Lessons Learned: Advice From The Trenches of Funeral Home Business Ventures and Misadventures

Starting and owning a funeral home is no walk in the park.

Just ask Dale Clock, the owner of Clock Life Story Funeral Home and Clock Timeless Pets. At ICCFA this year he shared with us his top lessons learned from running a funeral business as a 4th generation funeral director.

Check out Dale Clock’s greatest hits of advice for a future or current funeral home owner:

1. Learn your own lessons, don’t leave the learning to others

We love all the tips, tricks, and strategies from others. Hearing a bunch of feel-good motivational information can be, well, motivational. But it only gets you so far. The best advice comes from experience, which comes from trying – and sometimes failing. So go ahead and fail, learn, and keep going!

2. Understand financial agreements inside and out. 

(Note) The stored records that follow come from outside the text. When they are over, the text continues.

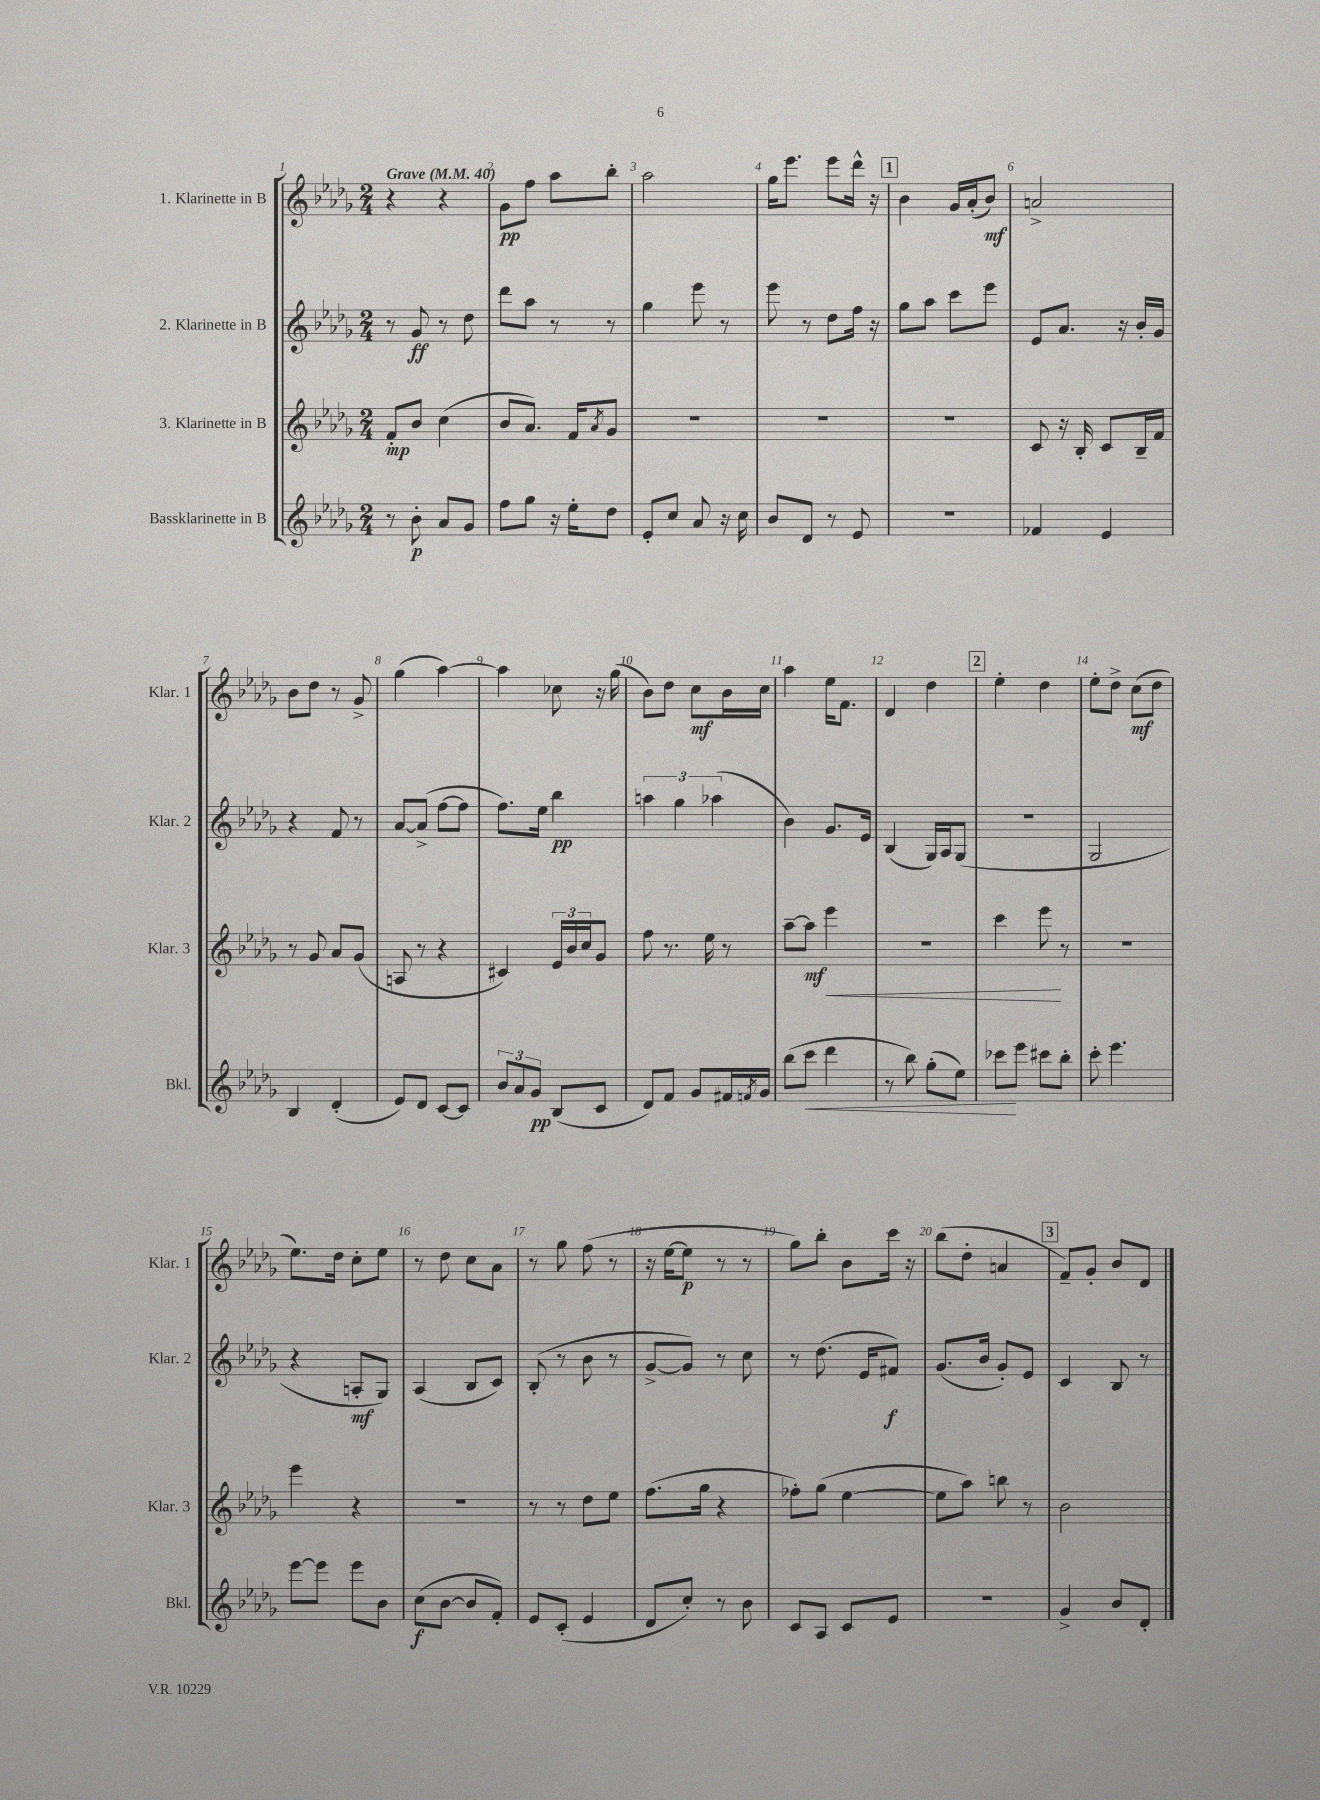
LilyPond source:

<<
\new StaffGroup <<
\new Staff = "s0" \with { instrumentName = "1. Klarinette in B" shortInstrumentName = "Klar. 1" } {
    \clef treble \key des \major \numericTimeSignature \time 2/4 \tempo "Grave" 4 = 40
    r4 r4 |
    ges'8\pp f''8 aes''8 bes''8-. |
    aes''2 |
    ges''16 ees'''8. ees'''8 des'''16-^ r16 |
    \mark \markup { \box "1" } bes'4 ges'16 aes'16-.( bes'8\mf) |
    a'2-> |
    bes'8 des''8 r8 ges'8-> |
    ges''4( aes''4~) |
    aes''4 ces''8 r16 ges''16( |
    bes'8) des''8 c''8\mf bes'16 c''16 |
    aes''4 ees''16 f'8. |
    des'4 des''4 |
    \mark \markup { \box "2" } ees''4-. des''4 |
    ees''8-. des''8-> c''8\mf( des''8 |
    ees''8.) des''16 c''8-. ees''8 |
    r8 des''8 c''8 aes'8 |
    r8 ges''8 f''8( r8 |
    r16 ees''16~ ees''8\p r8 r8 |
    ges''8) bes''8-. bes'8 c'''16 r16 |
    bes''8( des''8-. a'4 |
    \mark \markup { \box "3" } f'8--) ges'8-. bes'8 des'8 \bar "|." |
}
\new Staff = "s1" \with { instrumentName = "2. Klarinette in B" shortInstrumentName = "Klar. 2" } {
    \clef treble \key des \major \numericTimeSignature \time 2/4
    r8 ges'8\ff r8 des''8 |
    des'''8 aes''8 r8 r8 |
    ges''4 ees'''8 r8 |
    ees'''8 r8 des''8 f''16 r16 |
    \mark \markup { \box "1" } ges''8 aes''8 c'''8 ees'''8 |
    ees'8 aes'8. r16 bes'16-. ges'16 |
    r4 f'8 r8 |
    aes'8~ aes'8->( f''8~ f''8 |
    f''8.) ees''16 bes''4\pp |
    \tuplet 3/2 { a''4 ges''4 aes''4( } |
    bes'4) ges'8. ees'16 |
    bes4( ges16) aes16 ges8( |
    \mark \markup { \box "2" } R2 |
    ges2 |
    r4 a8-.\mf ges8) |
    aes4( bes8 c'8) |
    bes8-.( r8 bes'8 r8 |
    ges'8~-> ges'8) r8 c''8 |
    r8 des''8.( ees'16 fis'8\f) |
    ges'8.( bes'16 ges'8-.) ees'8 |
    \mark \markup { \box "3" } c'4 bes8 r8 \bar "|." |
}
\new Staff = "s2" \with { instrumentName = "3. Klarinette in B" shortInstrumentName = "Klar. 3" } {
    \clef treble \key des \major \numericTimeSignature \time 2/4
    f'8-.\mp bes'8 c''4( |
    bes'8 aes'8.) f'16 \acciaccatura { aes'8 } ges'8 |
    R2 |
    R2 |
    \mark \markup { \box "1" } R2 |
    c'8 r16 bes16-. c'8 bes16-- f'16 |
    r8 ges'8 aes'8 ges'8( |
    a8 r8 r4 |
    cis'4) \tuplet 3/2 { ees'16 bes'16 c''16 } ges'8 |
    f''8 r8. ees''16 r8 |
    aes''8~-- aes''8\mf ees'''4\< |
    r2 |
    \mark \markup { \box "2" } c'''4 ees'''8\! r8 |
    r2 |
    ees'''4 r4 |
    r2 |
    r8 r8 des''8 ees''8 |
    f''8.( ges''16 r4 |
    fes''8-.) ges''8( ees''4~ |
    ees''8 aes''8) b''8 r8 |
    \mark \markup { \box "3" } bes'2 \bar "|." |
}
\new Staff = "s3" \with { instrumentName = "Bassklarinette in B" shortInstrumentName = "Bkl." } {
    \clef treble \key des \major \numericTimeSignature \time 2/4
    r8 bes'8-.\p aes'8 ges'8 |
    f''8 ges''8 r16 ees''16-. des''8 |
    ees'8-. c''8 aes'8 r16 c''16 |
    bes'8 des'8 r8 ees'8 |
    \mark \markup { \box "1" } R2 |
    fes'4 ees'4 |
    bes4 des'4-.( |
    ees'8) des'8 c'8~ c'8 |
    \tuplet 3/2 { bes'8 aes'8 ges'8\pp } bes8( c'8 |
    des'8) f'8 ges'8 fis'16 \acciaccatura { f'8 } ges'16 |
    bes''8( c'''8\< des'''4 |
    r8 bes''8) ges''8-.( ees''8) |
    \mark \markup { \box "2" } ces'''8\! ees'''8 cis'''8 bes''8-. |
    c'''8-. ees'''4. |
    ees'''8~ ees'''8 ees'''8 bes'8 |
    c''8\f( bes'8~ bes'8 f'8-.) |
    ees'8 c'8-.( ees'4 |
    des'8 c''8-.) r8 bes'8 |
    c'8 aes8 c'8 ees'8 |
    R2 |
    \mark \markup { \box "3" } ges'4-> bes'8 des'8-. \bar "|." |
}
>>
>>
\layout { \context { \Score \override BarNumber.break-visibility = ##(#f #t #t) barNumberVisibility = #all-bar-numbers-visible } }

One of the first aspects of getting started with a funeral home is finances… specifically loans. Getting yourself into a loan with terms you don’t understand is a recipe for trouble. Make sure to educate yourself about the way a loan is structured before you sign on the dotted line. One of the best things you can do for your business is to be extremely thoughtful about financing your projects.

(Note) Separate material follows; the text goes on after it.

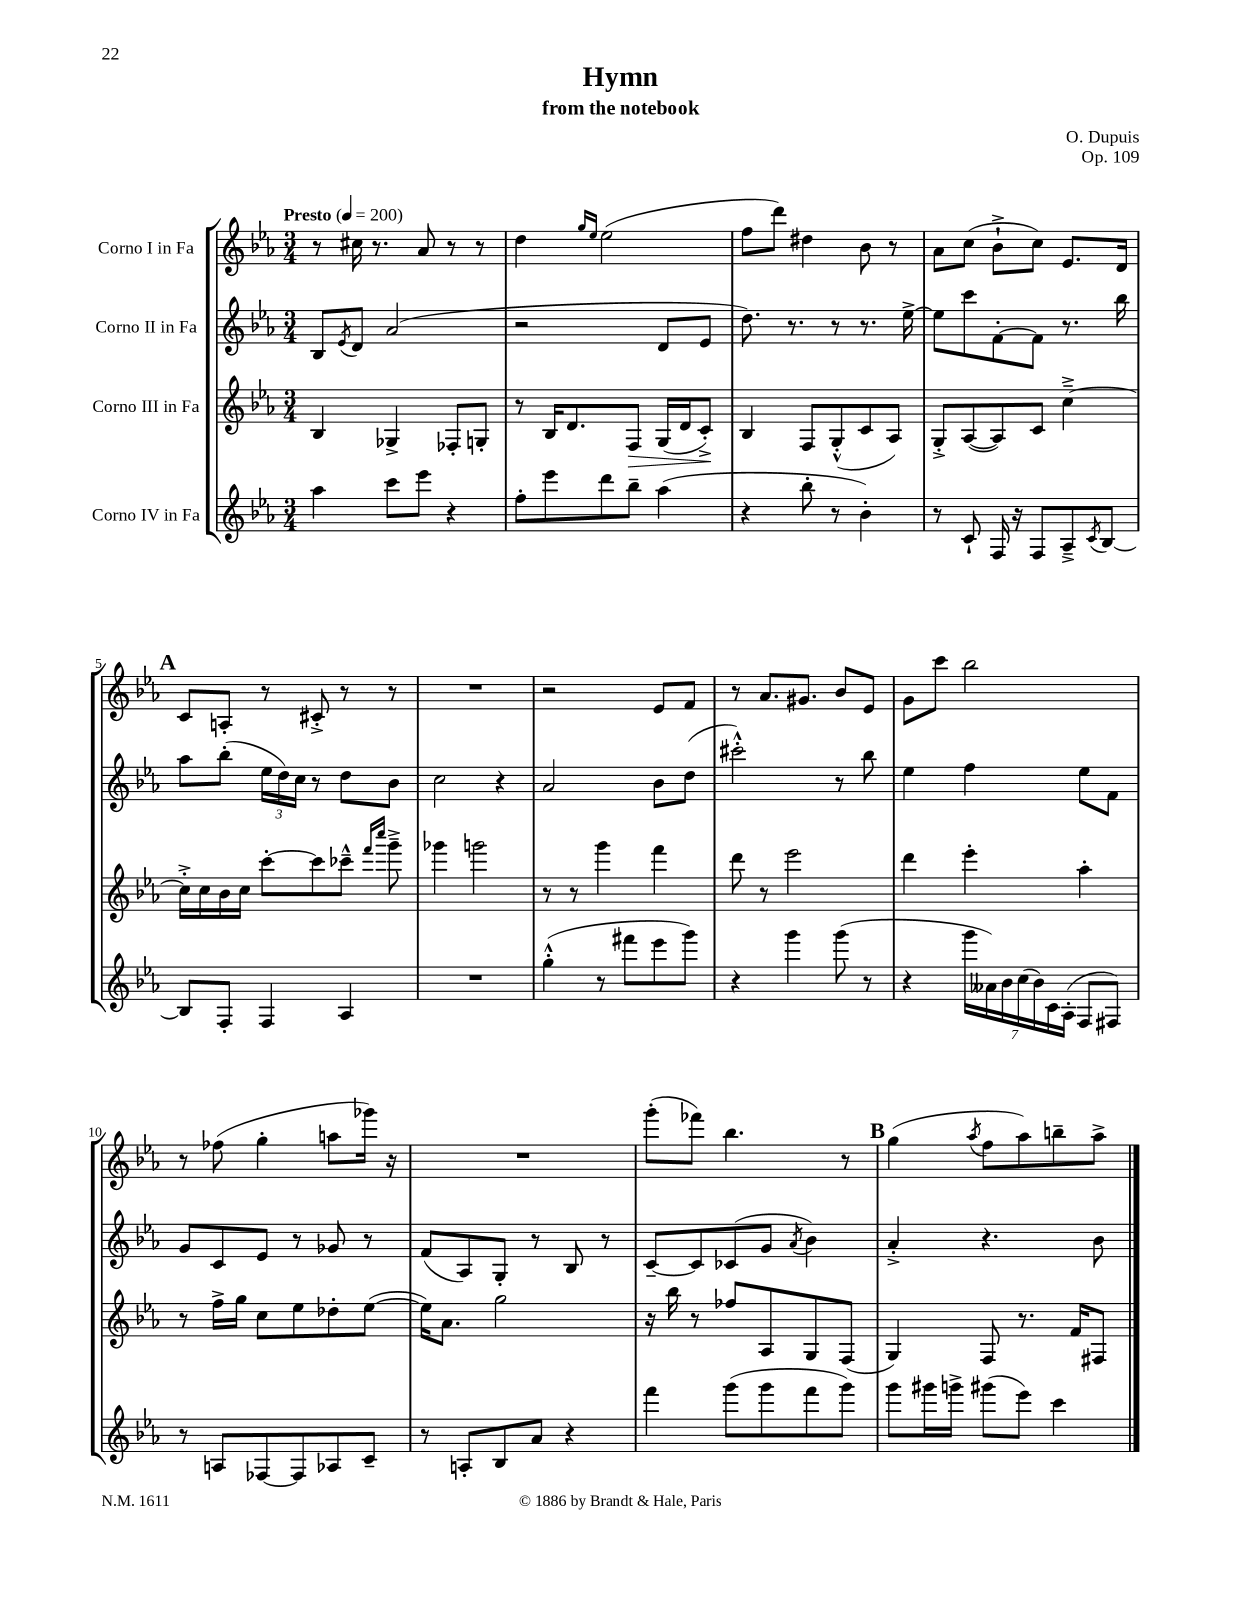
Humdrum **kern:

3. Don’t make things harder than they need to be. 

When starting a venture – whether it’s a brand new business or adding a new service to your existing menu, it’s important to think long and hard about what you’ll offer. Don’t do too much. It will not only lead to you being overwhelmed, but it may confuse your client families if you add on too much too fast that your staff isn’t well trained and educated on. 

You can always add new elements later when you get a feel for what works and what doesn’t. It’s much harder to offload unused items you’ve already spent money on. 


4. Use your gut, not just your head.

The mind is a great tool. Advice from the latest trade magazine is great too. But only you know what’s best for your business and your community. While it’s definitely important to be aware of industry trends, you have to know what’s going to fly with your client families and community. Not every trend or piece of advice is going to land in your neck of the woods. 


5. Remember that an idea doesn’t have to be bad for it to fail. 

Some of the best ideas never make it off the ground. Others eventually do, but only after several tries and more than a few tweaks. Good ideas don’t always equal successful business ventures. This is for a variety of reasons. Maybe the timing isn’t right, or it’s not the right idea for that area. 

Perhaps there just weren’t enough resources to make it happen. Whatever the reason, failure is a perfectly normal part of creation. It is often through failure that we learn our most valuable lessons. (And, admittedly, our most expensive ones).